### Work required
Your job with the data below is to output exactly the lines from the one holding "56: (377, 229)" down to the one holding "66: (598, 342)", both included, and no others.

### Data for this exercise
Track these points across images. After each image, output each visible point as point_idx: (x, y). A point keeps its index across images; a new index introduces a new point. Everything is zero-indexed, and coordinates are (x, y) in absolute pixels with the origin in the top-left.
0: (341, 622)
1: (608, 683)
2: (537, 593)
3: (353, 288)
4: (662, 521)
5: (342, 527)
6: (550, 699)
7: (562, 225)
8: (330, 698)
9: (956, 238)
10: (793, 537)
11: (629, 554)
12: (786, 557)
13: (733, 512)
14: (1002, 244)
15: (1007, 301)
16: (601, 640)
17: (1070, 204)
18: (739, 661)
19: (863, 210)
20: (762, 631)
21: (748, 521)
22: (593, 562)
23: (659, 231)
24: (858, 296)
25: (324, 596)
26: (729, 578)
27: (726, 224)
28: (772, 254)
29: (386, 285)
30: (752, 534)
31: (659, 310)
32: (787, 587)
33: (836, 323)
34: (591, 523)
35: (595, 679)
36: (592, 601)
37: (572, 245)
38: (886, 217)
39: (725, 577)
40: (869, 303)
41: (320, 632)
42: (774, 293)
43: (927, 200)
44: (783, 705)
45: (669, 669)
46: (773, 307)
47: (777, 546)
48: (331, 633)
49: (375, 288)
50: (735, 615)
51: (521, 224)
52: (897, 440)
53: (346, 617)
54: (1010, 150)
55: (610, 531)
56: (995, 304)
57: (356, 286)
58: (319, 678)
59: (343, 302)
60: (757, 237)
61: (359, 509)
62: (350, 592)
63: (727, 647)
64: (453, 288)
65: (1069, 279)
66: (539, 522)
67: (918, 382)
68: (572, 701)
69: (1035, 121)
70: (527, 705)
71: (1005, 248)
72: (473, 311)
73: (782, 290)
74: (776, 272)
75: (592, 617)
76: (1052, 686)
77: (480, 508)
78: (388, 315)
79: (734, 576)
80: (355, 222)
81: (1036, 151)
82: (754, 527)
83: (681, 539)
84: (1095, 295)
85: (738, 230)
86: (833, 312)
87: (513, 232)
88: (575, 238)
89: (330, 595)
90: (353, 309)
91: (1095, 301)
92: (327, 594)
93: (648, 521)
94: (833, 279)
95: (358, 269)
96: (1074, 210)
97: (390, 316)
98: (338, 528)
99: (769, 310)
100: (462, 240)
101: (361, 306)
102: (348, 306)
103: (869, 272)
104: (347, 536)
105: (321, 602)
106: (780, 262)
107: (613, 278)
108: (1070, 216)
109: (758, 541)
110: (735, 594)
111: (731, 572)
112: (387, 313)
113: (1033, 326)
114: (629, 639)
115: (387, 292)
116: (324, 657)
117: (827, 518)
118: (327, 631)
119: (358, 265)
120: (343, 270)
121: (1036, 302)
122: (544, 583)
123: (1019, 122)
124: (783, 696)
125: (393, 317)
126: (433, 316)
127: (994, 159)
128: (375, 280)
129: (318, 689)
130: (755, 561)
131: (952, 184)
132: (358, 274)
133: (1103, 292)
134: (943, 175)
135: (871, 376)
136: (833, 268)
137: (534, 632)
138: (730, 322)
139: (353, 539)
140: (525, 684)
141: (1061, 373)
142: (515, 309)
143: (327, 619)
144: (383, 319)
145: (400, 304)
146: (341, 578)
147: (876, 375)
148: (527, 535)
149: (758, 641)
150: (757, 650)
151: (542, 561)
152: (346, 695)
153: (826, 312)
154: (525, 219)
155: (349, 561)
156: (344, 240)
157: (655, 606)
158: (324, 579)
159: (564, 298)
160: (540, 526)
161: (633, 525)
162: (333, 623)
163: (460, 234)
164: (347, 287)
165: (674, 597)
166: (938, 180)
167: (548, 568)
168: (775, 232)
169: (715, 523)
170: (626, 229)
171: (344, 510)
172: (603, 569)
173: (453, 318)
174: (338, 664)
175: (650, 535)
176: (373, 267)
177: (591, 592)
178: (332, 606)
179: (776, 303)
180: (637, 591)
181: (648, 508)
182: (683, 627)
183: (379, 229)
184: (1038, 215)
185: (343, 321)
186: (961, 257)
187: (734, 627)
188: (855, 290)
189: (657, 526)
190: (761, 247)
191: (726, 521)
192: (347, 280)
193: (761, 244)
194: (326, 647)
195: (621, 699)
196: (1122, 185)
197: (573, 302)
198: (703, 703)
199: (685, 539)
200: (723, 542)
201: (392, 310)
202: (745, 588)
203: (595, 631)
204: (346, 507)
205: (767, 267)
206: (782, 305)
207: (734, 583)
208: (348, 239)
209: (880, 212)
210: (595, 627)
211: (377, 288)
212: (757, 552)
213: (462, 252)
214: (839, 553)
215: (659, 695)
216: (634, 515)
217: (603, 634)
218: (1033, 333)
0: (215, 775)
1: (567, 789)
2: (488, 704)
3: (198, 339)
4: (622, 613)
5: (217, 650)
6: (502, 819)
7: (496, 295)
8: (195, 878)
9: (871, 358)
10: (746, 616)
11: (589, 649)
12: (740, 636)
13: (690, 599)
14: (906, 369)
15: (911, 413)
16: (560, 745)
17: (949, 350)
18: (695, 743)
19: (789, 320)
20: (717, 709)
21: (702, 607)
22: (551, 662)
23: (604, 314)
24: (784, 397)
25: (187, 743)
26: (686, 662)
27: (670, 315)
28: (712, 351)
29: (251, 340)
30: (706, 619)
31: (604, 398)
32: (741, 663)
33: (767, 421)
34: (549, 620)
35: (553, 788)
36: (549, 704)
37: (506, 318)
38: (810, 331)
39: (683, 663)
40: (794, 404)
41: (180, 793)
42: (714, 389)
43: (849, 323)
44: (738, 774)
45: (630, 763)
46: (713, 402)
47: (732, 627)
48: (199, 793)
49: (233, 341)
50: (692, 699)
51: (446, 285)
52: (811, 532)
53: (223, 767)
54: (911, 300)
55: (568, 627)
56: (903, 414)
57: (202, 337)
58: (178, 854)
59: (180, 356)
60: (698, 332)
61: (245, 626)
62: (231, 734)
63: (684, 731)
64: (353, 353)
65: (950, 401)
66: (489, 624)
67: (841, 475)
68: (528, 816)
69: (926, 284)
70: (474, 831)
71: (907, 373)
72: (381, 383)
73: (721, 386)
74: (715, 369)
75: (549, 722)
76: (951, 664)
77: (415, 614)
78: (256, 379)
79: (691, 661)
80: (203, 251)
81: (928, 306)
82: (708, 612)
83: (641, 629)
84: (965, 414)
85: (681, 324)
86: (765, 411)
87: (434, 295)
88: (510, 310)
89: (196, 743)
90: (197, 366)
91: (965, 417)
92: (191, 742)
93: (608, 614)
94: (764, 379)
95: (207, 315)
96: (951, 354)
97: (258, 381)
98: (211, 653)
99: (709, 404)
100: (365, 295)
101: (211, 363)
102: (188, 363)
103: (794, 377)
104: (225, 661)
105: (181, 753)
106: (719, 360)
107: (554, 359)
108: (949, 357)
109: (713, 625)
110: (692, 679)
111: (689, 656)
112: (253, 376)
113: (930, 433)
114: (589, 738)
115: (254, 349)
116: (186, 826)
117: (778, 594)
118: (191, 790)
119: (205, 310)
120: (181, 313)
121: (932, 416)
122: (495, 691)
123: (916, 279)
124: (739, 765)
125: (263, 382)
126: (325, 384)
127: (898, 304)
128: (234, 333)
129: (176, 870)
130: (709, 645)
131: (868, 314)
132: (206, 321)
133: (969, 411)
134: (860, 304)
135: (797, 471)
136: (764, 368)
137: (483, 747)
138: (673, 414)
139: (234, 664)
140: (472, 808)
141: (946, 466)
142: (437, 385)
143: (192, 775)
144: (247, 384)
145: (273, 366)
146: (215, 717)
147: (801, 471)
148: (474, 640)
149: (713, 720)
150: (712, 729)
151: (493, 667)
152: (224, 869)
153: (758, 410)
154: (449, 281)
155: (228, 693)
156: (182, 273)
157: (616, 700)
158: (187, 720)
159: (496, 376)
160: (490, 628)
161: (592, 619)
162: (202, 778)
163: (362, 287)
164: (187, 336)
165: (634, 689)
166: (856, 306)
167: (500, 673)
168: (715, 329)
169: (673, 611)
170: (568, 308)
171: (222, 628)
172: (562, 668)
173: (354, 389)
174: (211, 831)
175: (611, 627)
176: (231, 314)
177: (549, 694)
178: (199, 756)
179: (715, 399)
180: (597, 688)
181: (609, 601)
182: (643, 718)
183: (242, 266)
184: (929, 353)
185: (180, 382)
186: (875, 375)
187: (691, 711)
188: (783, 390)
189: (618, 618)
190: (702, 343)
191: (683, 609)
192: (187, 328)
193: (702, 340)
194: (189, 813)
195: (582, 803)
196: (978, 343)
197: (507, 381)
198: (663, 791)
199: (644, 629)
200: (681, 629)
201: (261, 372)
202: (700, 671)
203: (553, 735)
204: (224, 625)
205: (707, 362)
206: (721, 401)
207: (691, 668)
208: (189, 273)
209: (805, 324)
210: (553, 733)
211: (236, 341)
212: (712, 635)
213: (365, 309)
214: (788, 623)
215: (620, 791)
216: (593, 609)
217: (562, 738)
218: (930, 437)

* * *

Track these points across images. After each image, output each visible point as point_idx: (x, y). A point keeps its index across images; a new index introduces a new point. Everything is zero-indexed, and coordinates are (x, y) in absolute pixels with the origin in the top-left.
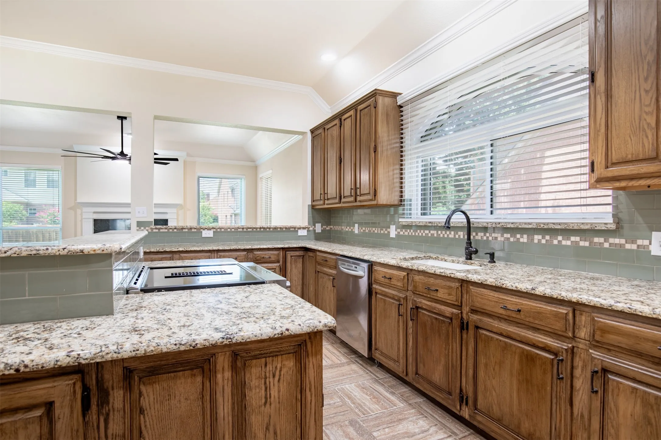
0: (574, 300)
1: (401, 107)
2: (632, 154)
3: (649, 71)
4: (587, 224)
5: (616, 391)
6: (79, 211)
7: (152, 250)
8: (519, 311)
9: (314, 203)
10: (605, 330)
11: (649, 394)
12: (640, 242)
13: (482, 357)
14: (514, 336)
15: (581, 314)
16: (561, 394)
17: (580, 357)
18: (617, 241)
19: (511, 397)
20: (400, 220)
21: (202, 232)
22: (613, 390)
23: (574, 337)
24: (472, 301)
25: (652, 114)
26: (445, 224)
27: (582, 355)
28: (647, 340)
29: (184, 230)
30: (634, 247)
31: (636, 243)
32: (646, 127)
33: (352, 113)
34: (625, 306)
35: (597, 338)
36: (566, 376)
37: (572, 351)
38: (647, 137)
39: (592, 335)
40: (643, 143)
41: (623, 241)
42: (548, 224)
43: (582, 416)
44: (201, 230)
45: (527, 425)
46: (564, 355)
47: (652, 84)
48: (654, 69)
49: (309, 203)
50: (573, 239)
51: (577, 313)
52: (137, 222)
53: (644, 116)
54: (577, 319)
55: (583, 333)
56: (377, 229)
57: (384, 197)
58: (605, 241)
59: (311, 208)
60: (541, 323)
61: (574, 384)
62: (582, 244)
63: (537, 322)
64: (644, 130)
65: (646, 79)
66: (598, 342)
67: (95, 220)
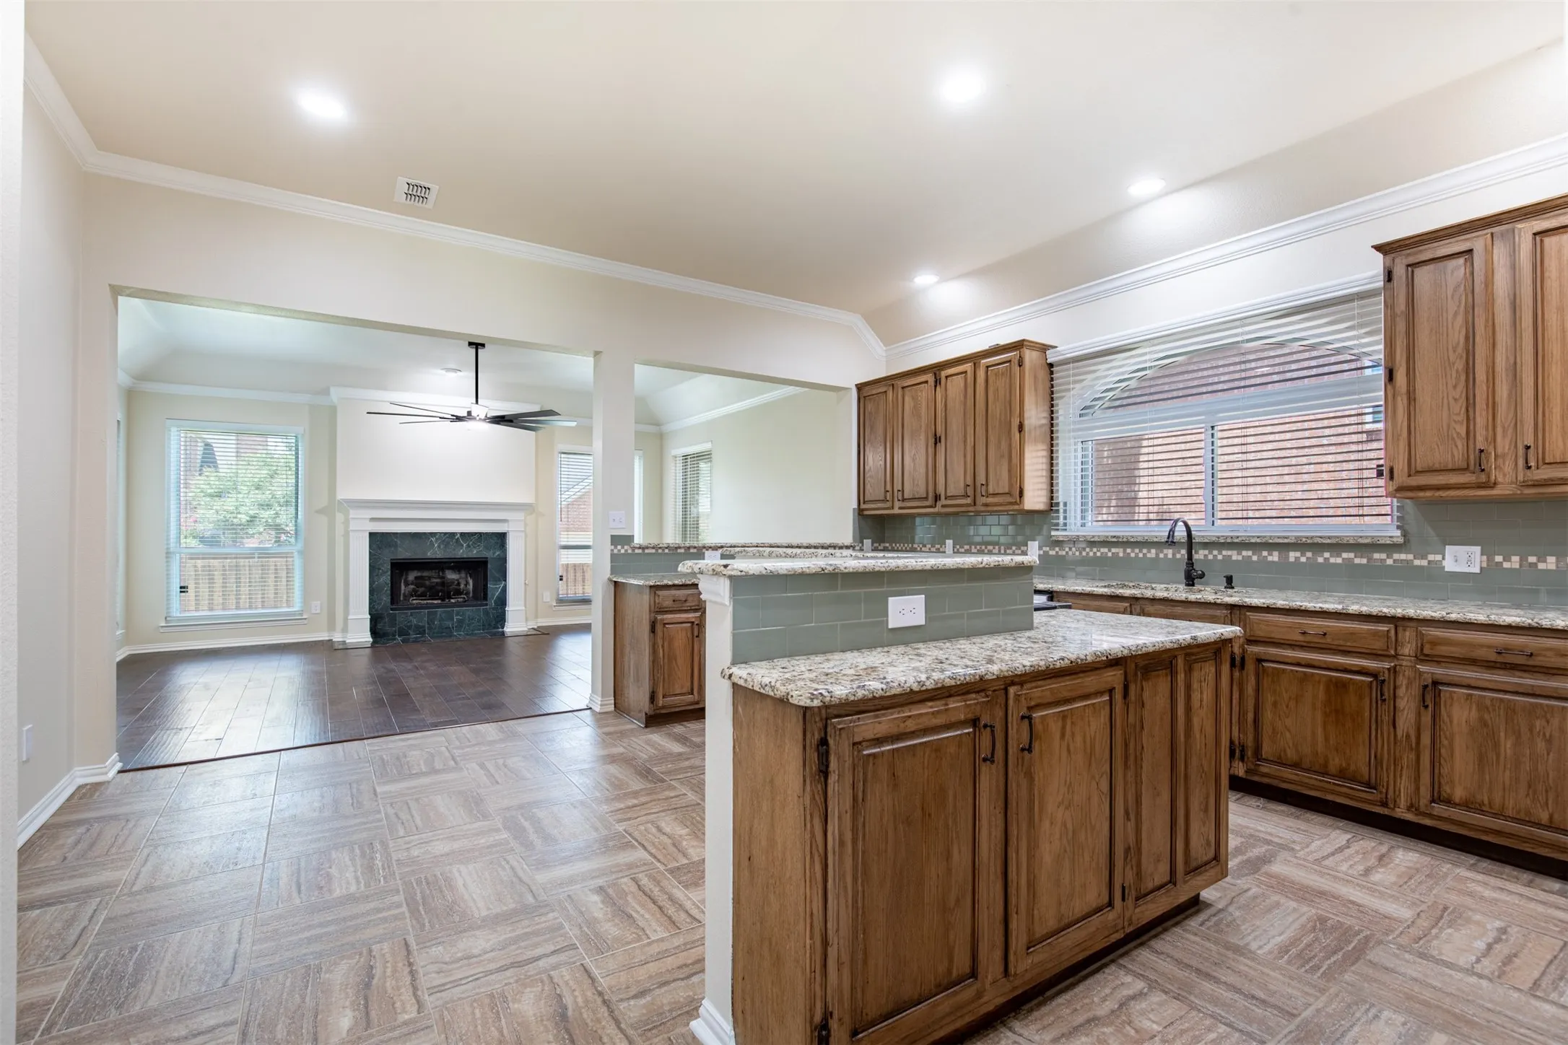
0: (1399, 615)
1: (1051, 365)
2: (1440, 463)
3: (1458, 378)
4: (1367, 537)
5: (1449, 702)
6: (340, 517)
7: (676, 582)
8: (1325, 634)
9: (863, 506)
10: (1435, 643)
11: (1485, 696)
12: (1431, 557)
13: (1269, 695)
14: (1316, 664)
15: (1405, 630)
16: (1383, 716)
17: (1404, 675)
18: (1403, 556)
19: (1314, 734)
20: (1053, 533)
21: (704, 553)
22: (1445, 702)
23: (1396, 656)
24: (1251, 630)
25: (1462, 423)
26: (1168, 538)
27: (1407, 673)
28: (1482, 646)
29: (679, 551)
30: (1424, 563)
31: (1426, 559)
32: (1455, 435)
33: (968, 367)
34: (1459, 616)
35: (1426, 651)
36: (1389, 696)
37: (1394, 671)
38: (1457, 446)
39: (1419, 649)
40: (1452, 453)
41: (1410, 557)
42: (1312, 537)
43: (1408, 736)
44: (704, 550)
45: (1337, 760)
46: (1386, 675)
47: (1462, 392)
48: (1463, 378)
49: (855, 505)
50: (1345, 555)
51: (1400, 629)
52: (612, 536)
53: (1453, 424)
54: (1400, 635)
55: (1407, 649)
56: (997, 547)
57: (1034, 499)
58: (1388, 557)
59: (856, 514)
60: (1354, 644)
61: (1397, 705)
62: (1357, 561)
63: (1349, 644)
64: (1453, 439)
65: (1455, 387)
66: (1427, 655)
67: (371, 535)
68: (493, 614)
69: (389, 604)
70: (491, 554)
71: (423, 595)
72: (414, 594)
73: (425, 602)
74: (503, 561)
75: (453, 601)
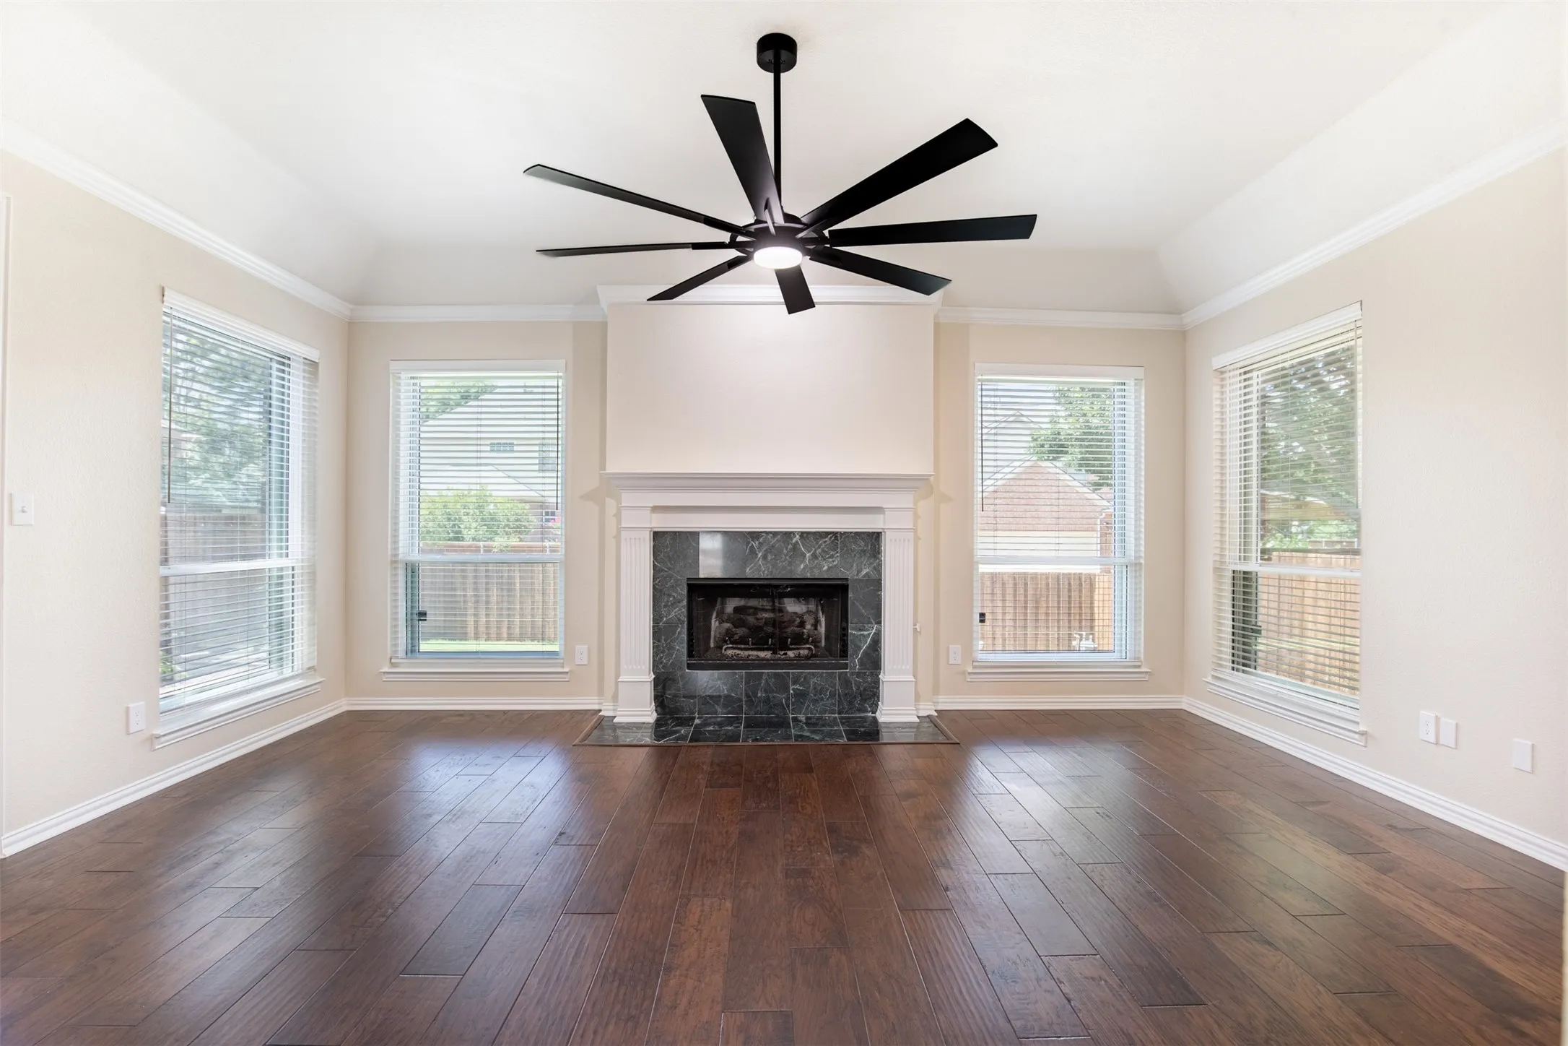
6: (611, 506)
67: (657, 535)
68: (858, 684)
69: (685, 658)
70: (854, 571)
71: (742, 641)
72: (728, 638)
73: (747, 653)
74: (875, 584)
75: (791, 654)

### Written solution
56: (377, 229)
57: (384, 197)
58: (605, 241)
59: (311, 208)
60: (541, 323)
61: (574, 384)
62: (582, 244)
63: (537, 322)
64: (644, 130)
65: (646, 79)
66: (598, 342)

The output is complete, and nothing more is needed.